93 Ohio Law. Abs. 335 | Oh. Ct. Com. Pl., Henry | 1963
This is an action for declaratory judgment in which the plaintiff asks the Court to affirm the validity of its Ordinance No. 820 and to determine whether the defendant is creating a nuisance by maintaining his property in the manner set forth in the petition.
Plaintiff alleges that it “can not safely proceed to enforce said ordinance until the same be declared valid and defendant be held to be creating a nuisance, as provided by Section 2721.03, Revised Code.”
To the petition, the defendant has filed an amended answer alleging, by way of affirmative defense, that the ordinance is unconstitutional, which plaintiff controverts by its reply. The Attorney General has filed a waiver pursuant to Section 2721.12, Revised Code, and the parties have stipulated as to the regularity of passage and publication of the ordinance. Inasmuch as the validity of the ordinance determines the future course of the action, briefs have been submitted by counsel and the
Ordinance No. 820 of the Village of Deshler, Ohio, reads as follows:
“ORDINANCE NO. 820 Declaring a Nuisance The Maintenance of Property Within the Village of Deshler, Ohio. With Old Dilapidated, Unpainted, Unsafe and Uncared for Buildings, Materials And or Equipment thereon.
“BE IT RESOLVED BY THE COUNCIL OF THE VILLAGE OF DESHLER, STATE OF OHIO:
“SECTION 1: It is hereby deemed and declared a nuisance and unlawful for any person to maintain property within the Village of Deshler, Ohio, upon which there is kept any structure, building materials, equipment, machinery or other thing subject to public view and access, which is old and dilapidated, in poor and unsafe condition, unpainted, uncared for, and dangerous or potentially dangerous, a fire hazard, eye-sore, attractive to children to play thereon; and who may suffer injury thereon; and a harbor for rats and vermin, and the maintenance of any premises in that condition is hereby declared detrimental to the public good, and an annoyance to the community and its inhabitants.
“SECTION 2: Wrecked or junked vehicles, autos, mechanical equipment and building material shall not be left or stored in a public place, or subject to public access or view for longer than necessary, and any such storage thereof for longer than ten days shall be deemed unreasonable and unlawful. This provision shall not apply to any authorized driver-safety campaign or other proper activity.
‘ ‘ SECTION 3: Whoever shall be found guilty of violating, this section shall be fined not less than $5.00 nor more than $25.00 for the first offense. After such conviction each day such nuisance is maintained shall constitute an additional offense, for which the penalty shall be a fine of not less than $10.00 nor more than $50.00 for each additional offense.
“SECTION 4: In addition or as an alternative to the prosecution of any person under this ordinance, the Council may require the Village Solicitor to bring an action in the Common Pleas Court of this County for the abatement of such nuisance.
*338 “SECTION 5: Every citizen of this community is called upon to give Ms full cooperation in maintaining every property within the Village in a safe, clean, proper and attractive condition, so that each property may be an asset and credit to the community and not a detriment thereto, and if any citizen working toward this goal meets with any problem in so maintaining his property, he is urged to seek the help of the public officials. The cooperation of the local Chamber of Commerce and of every other public spirited group is invited in this effort toward the betterment of our community.

* **TASKS**:
• 1. In the court opinion above, recast the paragraph beginning "SECTION 2: Wrecked or junked vehicles" as a short bulleted list that keeps its main facts.
• 2. Answer these questions from the court opinion above, one per line:
(a) What is the number of the ordinance whose validity the plaintiff asks the Court to affirm?
(b) Which section of the Revised Code does the plaintiff cite when it says it cannot safely proceed to enforce the ordinance?
(c) What range of fines does the ordinance set for a first offense?
Rely only on the court opinion above, with no outside knowledge.

* **PROVIDED INFORMATION**:
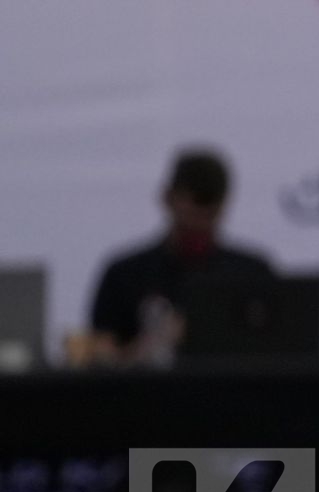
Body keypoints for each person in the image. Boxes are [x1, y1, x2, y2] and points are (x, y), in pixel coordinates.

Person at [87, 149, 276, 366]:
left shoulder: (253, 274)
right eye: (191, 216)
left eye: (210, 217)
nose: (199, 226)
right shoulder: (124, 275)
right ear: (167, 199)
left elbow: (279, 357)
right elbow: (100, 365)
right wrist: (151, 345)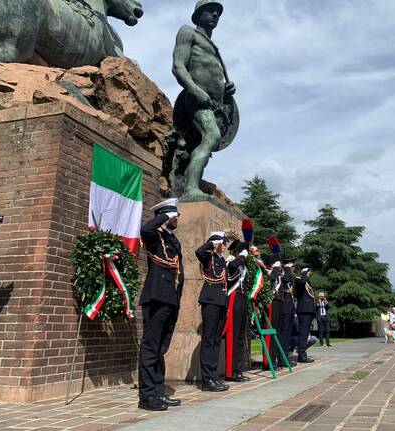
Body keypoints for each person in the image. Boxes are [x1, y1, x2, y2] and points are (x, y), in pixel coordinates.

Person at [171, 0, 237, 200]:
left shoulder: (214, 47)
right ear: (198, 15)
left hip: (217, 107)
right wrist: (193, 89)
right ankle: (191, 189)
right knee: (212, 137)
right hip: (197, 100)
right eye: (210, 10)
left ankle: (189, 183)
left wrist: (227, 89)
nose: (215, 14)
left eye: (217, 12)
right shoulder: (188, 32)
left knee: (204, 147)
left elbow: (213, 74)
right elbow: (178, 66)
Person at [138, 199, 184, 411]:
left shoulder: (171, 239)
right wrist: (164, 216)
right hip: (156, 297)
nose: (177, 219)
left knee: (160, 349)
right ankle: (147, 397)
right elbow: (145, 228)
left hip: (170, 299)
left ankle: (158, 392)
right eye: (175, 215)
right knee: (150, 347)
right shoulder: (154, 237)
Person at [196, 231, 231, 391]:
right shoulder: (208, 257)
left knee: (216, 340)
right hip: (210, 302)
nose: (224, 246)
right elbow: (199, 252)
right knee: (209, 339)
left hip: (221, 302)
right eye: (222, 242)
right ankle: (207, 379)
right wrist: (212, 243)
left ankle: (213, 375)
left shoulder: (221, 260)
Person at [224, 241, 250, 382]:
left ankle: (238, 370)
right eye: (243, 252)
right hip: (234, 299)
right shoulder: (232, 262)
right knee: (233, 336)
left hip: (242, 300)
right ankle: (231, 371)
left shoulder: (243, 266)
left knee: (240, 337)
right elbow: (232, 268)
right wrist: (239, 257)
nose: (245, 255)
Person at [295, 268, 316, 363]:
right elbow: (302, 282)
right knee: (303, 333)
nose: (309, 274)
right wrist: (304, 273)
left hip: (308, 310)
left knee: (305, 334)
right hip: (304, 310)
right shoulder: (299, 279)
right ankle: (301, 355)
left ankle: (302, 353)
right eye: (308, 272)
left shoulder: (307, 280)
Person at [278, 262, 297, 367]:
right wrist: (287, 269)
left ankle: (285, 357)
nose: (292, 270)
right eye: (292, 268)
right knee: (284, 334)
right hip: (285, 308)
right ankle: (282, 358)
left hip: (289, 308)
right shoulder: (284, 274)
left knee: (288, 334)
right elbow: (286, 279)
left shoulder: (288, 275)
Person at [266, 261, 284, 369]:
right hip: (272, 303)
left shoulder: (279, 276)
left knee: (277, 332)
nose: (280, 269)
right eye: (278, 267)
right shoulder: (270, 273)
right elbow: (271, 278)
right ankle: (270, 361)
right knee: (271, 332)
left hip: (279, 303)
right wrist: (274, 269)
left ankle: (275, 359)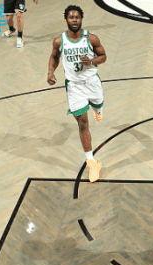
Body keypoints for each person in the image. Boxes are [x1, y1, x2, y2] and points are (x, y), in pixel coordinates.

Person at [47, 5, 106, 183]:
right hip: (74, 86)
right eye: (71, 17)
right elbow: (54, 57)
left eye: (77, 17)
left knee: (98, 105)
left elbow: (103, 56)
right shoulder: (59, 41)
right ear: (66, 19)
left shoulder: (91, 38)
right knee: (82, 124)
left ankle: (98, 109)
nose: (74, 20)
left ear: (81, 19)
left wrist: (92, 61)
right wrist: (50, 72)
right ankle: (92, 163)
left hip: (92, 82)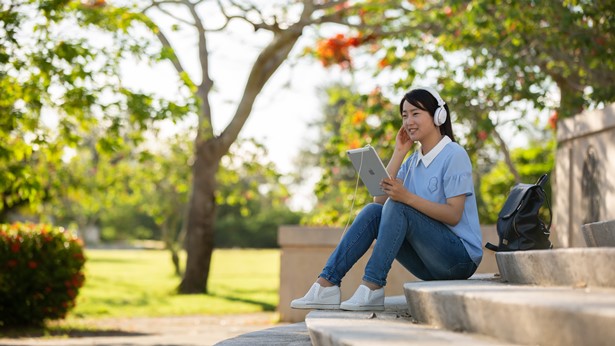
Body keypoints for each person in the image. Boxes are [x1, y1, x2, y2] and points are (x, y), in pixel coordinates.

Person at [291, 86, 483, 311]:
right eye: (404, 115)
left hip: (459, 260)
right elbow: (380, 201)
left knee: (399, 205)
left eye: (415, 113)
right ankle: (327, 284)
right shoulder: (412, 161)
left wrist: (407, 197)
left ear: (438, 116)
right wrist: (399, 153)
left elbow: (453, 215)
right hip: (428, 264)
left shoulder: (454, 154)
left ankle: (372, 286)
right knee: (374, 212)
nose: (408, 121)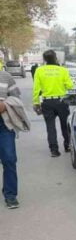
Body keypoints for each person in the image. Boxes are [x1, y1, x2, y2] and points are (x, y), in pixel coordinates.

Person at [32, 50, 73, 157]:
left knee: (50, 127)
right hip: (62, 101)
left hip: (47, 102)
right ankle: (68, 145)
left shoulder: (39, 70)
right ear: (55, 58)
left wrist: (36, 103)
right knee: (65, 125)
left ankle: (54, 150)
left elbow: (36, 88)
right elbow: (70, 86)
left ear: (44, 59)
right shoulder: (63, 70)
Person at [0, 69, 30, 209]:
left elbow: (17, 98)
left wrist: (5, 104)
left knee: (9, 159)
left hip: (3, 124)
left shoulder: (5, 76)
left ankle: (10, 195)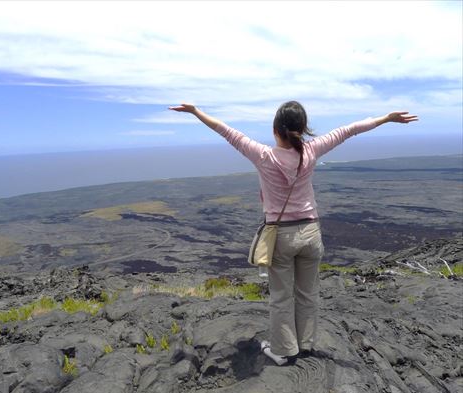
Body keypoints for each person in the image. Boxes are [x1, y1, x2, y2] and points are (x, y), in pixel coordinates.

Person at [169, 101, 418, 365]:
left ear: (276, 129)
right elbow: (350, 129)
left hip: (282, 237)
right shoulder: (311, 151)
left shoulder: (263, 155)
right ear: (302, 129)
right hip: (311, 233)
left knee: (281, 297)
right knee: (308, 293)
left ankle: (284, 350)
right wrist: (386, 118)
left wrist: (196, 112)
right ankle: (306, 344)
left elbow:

* **RESULTS OF THE EXERCISE**:
• 1.
- Wrecked or junked vehicles, autos, mechanical equipment and building material may not be left or stored in a public place, or where subject to public access or view, for longer than necessary.
- Storing them for longer than ten days counts as unreasonable and unlawful.
- The rule does not apply to any authorized driver-safety campaign or other proper activity.

• 2.
(a) Ordinance No. 820.
(b) Section 2721.03, Revised Code.
(c) Not less than $5.00 nor more than $25.00.